ANALYSIS: Was your connection down this week? BT broadband suffered from two separate data centre outages in two consecutive days. Here’s what happened
If you’re one of the more than eight million subscribers to BT broadband, you may have noticed a few issues with your connection this week.
Two separate outages affected as many as one tenth of the company’s customer base, incidents that naturally caused disruption for the businesses that are reliant on the country’s largest internet service provider (ISP).
— motherofthebride (@moboutfits) July 21, 2016
Services were affected on both Wednesday 20 July and Thursday 21 July, but what exactly happened?
Up to ten percent of BT customers were left without broadband for a number of hours following a loss of power at a data centre in London’s Docklands between 07:55 and 08:17 BST.
The Equinix-owned Telecity LD8 data centre houses equipment for the London Internet Exchange (LINX), which is a BT supplier and it was this that caused the disruption to the broadband network. Power was restored to equipment by 08:17 apart from a single device and full power was restored at 09:15.
The root cause of the issue was a faulty UPS (uninterrupted power supply) system, Equnix said, adding it was working with customers to minimise the impact. BT engineers were still working to fix the problems at 11:07am and service was restored just after midday.
But then, almost exactly 24 hours later, BT customers were reporting further disruption. Astonishingly, a second power outage at a different data centre from a different supplier was behind it. This time it was Telehouse, which blamed the tripping of a circuit breaker with its Telehouse North facility.
“Telehouse can confirm that an equipment failure led to service disruption within its Telehouse North data centre in London this morning,” said the data centre firm. “Regrettably, this incident resulted in the loss of service for a specific and limited group of customers within the building for which we apologise. Telehouse engineers moved swiftly to rectify the problem and all services were fully restored by 1.30pm.
This time, up to five percent of BT’s user base was affected, causing the ISP to redirect traffic while its engineers took action.

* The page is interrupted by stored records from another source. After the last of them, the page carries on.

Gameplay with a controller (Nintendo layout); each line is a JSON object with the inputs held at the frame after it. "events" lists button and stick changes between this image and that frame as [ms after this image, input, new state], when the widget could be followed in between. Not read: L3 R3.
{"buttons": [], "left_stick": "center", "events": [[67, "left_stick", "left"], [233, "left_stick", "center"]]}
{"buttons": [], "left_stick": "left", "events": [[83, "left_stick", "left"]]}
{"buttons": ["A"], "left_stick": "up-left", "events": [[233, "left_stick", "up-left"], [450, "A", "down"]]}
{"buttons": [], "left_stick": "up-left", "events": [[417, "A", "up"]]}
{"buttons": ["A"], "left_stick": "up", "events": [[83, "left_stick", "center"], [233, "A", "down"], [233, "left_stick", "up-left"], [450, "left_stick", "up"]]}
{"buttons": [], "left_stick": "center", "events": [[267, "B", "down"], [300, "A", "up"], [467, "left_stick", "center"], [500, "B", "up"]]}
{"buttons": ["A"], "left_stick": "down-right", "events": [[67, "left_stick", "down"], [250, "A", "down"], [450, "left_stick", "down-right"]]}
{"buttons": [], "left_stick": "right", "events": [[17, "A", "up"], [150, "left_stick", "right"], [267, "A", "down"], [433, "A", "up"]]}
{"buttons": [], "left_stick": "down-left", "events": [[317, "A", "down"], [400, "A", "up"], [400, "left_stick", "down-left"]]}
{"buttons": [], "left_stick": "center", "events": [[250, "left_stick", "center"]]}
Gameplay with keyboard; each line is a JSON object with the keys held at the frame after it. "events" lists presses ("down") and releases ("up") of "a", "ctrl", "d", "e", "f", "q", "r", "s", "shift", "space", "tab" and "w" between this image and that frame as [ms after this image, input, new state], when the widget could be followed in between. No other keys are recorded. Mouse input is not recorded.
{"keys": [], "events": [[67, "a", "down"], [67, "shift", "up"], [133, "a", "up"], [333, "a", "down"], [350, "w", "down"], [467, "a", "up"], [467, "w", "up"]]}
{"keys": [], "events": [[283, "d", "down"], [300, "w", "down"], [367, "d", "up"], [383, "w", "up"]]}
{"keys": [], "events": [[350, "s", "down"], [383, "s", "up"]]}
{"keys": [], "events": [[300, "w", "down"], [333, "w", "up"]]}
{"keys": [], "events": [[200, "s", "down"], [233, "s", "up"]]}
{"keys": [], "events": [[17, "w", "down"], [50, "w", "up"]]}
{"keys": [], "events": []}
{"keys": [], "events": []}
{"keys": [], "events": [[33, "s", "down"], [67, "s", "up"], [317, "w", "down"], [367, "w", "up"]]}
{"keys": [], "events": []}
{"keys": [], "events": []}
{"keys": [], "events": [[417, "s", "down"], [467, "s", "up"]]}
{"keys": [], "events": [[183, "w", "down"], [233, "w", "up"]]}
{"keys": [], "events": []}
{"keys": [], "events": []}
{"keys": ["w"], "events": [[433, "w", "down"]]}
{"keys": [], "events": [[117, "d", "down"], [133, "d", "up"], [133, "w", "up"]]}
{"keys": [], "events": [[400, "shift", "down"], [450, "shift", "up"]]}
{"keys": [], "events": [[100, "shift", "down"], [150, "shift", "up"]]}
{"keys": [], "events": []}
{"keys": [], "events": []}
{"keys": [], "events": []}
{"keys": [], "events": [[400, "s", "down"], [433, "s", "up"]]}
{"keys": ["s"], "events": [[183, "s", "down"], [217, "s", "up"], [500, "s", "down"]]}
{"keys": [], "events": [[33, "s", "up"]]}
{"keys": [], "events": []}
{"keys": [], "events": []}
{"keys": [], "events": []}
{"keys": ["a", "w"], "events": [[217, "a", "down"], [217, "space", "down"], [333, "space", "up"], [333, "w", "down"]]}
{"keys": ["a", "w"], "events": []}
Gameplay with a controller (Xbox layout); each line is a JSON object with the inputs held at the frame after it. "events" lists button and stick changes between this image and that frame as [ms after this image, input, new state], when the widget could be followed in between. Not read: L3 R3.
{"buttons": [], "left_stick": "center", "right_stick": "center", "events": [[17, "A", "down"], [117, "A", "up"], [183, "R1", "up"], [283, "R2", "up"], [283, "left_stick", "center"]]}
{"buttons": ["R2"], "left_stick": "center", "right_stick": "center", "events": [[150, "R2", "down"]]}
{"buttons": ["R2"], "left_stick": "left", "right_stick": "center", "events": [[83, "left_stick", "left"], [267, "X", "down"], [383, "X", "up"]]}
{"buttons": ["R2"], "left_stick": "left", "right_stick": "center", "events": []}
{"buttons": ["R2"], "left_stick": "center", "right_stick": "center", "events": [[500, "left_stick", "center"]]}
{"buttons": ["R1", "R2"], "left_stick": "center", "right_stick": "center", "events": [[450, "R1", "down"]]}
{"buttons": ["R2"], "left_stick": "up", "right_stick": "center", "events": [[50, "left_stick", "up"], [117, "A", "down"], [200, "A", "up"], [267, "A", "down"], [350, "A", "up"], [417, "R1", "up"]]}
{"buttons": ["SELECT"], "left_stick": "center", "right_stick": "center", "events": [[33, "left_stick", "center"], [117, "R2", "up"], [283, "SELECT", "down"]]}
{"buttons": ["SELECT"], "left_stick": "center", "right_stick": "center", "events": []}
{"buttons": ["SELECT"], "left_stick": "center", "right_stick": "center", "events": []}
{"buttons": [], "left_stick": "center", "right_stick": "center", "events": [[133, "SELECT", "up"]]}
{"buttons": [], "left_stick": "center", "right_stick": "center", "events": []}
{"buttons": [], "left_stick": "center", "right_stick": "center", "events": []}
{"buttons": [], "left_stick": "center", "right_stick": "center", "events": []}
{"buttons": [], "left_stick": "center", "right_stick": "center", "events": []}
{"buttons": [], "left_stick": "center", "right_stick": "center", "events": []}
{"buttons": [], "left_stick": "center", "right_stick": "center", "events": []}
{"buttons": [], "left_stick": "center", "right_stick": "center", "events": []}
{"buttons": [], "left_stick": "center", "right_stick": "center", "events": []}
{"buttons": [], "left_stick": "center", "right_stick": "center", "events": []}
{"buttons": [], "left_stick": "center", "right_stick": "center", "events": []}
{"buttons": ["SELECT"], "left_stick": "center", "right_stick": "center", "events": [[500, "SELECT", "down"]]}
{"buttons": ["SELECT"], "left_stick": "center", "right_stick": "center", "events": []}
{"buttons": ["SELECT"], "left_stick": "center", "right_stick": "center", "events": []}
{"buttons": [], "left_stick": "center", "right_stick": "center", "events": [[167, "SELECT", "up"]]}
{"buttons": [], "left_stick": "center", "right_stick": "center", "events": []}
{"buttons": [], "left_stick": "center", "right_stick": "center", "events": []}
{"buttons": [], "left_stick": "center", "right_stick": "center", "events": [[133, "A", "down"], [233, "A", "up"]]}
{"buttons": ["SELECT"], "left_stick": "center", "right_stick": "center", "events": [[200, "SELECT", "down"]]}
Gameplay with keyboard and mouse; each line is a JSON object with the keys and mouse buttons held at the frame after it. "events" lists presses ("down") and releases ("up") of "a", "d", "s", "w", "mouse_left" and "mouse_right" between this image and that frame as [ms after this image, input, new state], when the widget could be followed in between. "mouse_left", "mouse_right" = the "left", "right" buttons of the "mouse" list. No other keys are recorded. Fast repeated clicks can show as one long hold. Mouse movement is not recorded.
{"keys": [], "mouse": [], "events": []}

Outages happen for all providers and neither case was BT’s direct fault but it is unlikely most customers will be aware of the root causes. After all, there is still confusion among the public about Openreach’s role in the installation and repair of telephone lines.
The most obvious takeaway is hardly Earth shattering: business are extremely reliant on their broadband connection. But it’s also remarkable how two separate power failures can take place on two consecutive days and create such mayhem for the UK’s Internet infrastructure.